__What to do__
Report back every line below that carries the word "index".
^^^^^^^^
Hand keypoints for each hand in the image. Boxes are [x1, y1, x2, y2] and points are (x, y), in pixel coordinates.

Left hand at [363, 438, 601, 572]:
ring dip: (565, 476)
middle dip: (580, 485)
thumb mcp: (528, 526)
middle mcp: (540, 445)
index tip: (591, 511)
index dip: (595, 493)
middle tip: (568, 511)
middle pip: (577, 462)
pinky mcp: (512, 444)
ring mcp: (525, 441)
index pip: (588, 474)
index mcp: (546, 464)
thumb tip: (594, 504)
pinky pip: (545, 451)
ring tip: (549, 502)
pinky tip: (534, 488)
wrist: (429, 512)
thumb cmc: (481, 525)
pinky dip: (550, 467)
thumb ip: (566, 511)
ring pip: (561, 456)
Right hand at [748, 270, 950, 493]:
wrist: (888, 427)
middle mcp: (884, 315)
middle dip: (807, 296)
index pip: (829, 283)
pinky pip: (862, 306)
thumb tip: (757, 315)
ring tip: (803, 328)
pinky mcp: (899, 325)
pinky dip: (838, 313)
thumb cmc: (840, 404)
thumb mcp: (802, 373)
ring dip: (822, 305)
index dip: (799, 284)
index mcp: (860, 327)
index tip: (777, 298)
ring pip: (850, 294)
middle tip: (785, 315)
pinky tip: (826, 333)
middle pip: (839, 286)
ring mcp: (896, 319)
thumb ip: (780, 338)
^^^^^^^^
__Reply__
index tip: (591, 511)
index dip: (595, 493)
index pip: (588, 474)
index mcp: (546, 464)
index pip: (829, 283)
index dip: (799, 284)
index mcp: (860, 327)
index tip: (777, 298)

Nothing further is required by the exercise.